Reaktionen auf Trump: Reichlich Kreide gefressen
Die EU wollte sich nicht von Donald Trump vorführen lassen. Doch die Kritik an seiner Antrittsrede fällt schmal aus. Auch Berlin gibt sich kleinlaut.
Doch am Tag nach der Amtseinführung des neuen US-Präsidenten war davon nichts zu spüren. Die Glückwünsche, die die neue EU-Spitze nach Washington schickte, klangen nicht selbstbewusst, sondern unterwürfig. Die versprochenen Antworten suchte man in Brüssel vergebens.
„Die EU freut sich darauf, eng mit Ihnen zusammenzuarbeiten“, tweetete EU-Ratspräsident Antonio Costa. Zusammen könnten Europäer und Amerikaner mehr Wohlstand und mehr Sicherheit erreichen. „Dies ist die anhaltende Stärke der transatlantischen Partnerschaft.“
Kein Wort zu den wilden Drohungen oder imperialen Plänen, die Trump ausgestoßen hatte. Nicht einmal der Ausstieg aus dem Pariser Klimaabkommen und der Austritt aus der Weltgesundheitsorganisation war der EU eine Erwähnung wert.
Nur einmal wird von der Leyen deutlicher
Selbst die Strafzölle, die Trump gegen europäische Exporte verhängen will, waren tabu. Die EU-Finanzminister, die sich am Dienstag in Brüssel trafen, schwiegen. Man wolle abwarten und sich „konstruktiv mit der neuen Regierung einlassen“, so der deutsche Minister Jörg Kukies.
Bei so viel Beißhemmung richtete sich die Blicke auf Kommissionspräsidentin Ursula von der Leyen. Die deutsche CDU-Politikerin sei „die starke Stimme Europas“, hatte die Karlspreis-Jury in der vergangenen Woche verkündet – würde sie klare Worte finden?
Doch auch diese Hoffnung wurde enttäuscht. Die Rede, die von der Leyen beim Weltwirtschaftsforum in Davos hielt, klang, als habe sie Kreide gefressen. Trump erwähnte sie nicht, heikle Fragen blieben ausgespart. Nur einmal wurde sie deutlicher.

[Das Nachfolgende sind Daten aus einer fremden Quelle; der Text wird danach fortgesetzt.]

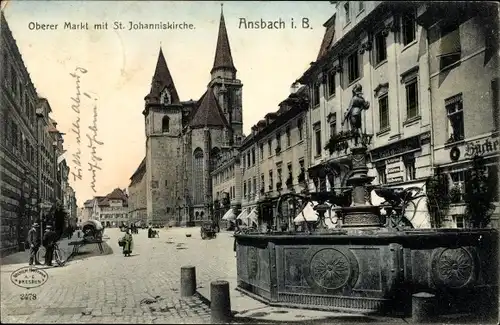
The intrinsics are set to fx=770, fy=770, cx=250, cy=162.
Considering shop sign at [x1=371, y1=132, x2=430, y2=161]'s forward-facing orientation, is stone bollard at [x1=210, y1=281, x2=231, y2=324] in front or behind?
in front

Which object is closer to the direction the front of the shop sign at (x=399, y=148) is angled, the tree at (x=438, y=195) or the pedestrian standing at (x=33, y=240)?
the pedestrian standing

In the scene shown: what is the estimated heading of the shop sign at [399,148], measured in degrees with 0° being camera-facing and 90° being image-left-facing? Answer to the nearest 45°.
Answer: approximately 45°

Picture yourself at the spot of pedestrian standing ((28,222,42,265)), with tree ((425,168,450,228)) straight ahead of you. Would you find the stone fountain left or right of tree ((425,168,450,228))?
right

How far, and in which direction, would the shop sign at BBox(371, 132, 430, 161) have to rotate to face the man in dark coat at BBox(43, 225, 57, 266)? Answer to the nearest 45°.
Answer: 0° — it already faces them

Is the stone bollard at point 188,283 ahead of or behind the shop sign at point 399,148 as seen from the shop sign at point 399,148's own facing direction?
ahead

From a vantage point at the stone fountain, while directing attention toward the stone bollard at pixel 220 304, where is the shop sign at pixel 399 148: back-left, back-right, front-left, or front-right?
back-right
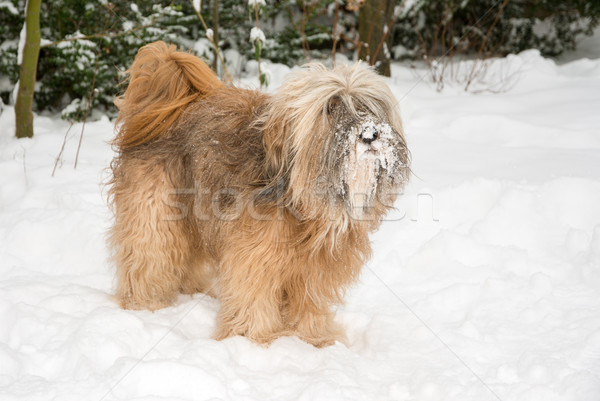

Für Trump gilt: America first, world second
„Für beide Seiten steht viel auf dem Spiel“, warnte von der Leyen mit Blick auf einen möglichen Handelskrieg mit den USA. „Es gibt keine anderen Volkswirtschaften in der Welt, die so eng miteinander verflochten sind wie wir“.
Höchste Priorität müsse daher genießen, frühzeitig in Kontakt zu treten, gemeinsame Interessen zu erörtern und verhandlungsbereit zu sein. Als ein mögliches Thema hat von der Leyen bereits einen neuen Deal zum Ausbau amerikanischer Exporte von Flüssiggas (LNG) genannt.
Doch bisher hat Trump die Kommissionschefin noch nicht einmal nach Washington eingeladen. Nur ihr Kabinettschef Björn Seibert hat erste Kontakte in der US-Hauptstadt geknüpft. Er versucht, eine „transatlantische Agenda“ aufzustellen – bisher aber ohne erkennbaren Erfolg.
Überraschend ist das nicht. Denn Trump ist – anders als von der Leyen und die EU-Führung – eben kein Atlantiker. Für Trump gilt „America first, world second“. Die EU erwähnte er in seiner Antrittsrede nicht ein einziges Mal. Auch deshalb tut sich Brüssel nun so unendlich schwer.
Merz sieht Trump als Chance
Auch Bundeskanzler Olaf Scholz (SPD) beließ es am Dienstag weitestgehend bei Gratulationen an Trump und bekräftigte auf dem Weltwirtschaftsforum in Davos die engen Beziehungen zu den USA. Zugleich stellte er klar: „Präsident Trump und seine Regierung werden die Welt in den kommenden Jahren in Atem halten.“ Scholz warb für eine Stärkung der europäischen Verteidigungsfähigkeit.
Unions-Kanzlerkandidat Friedrich Merz hingegen sieht die zweite Amtszeit Trumps hingegen als Chance, wie er der Bild-Zeitung mitteilte. Zur Amtseinführung soll er nach eigenen Angaben einen eigenhändig verfassten Brief an Trump geschickt haben. Zuvor hatte Merz im Deutschlandfunk den deutschen Botschafter in den USA, Andreas Michaelis, und die Bundesregierung wegen ihrer kritischen Einschätzung von Trump kritisiert.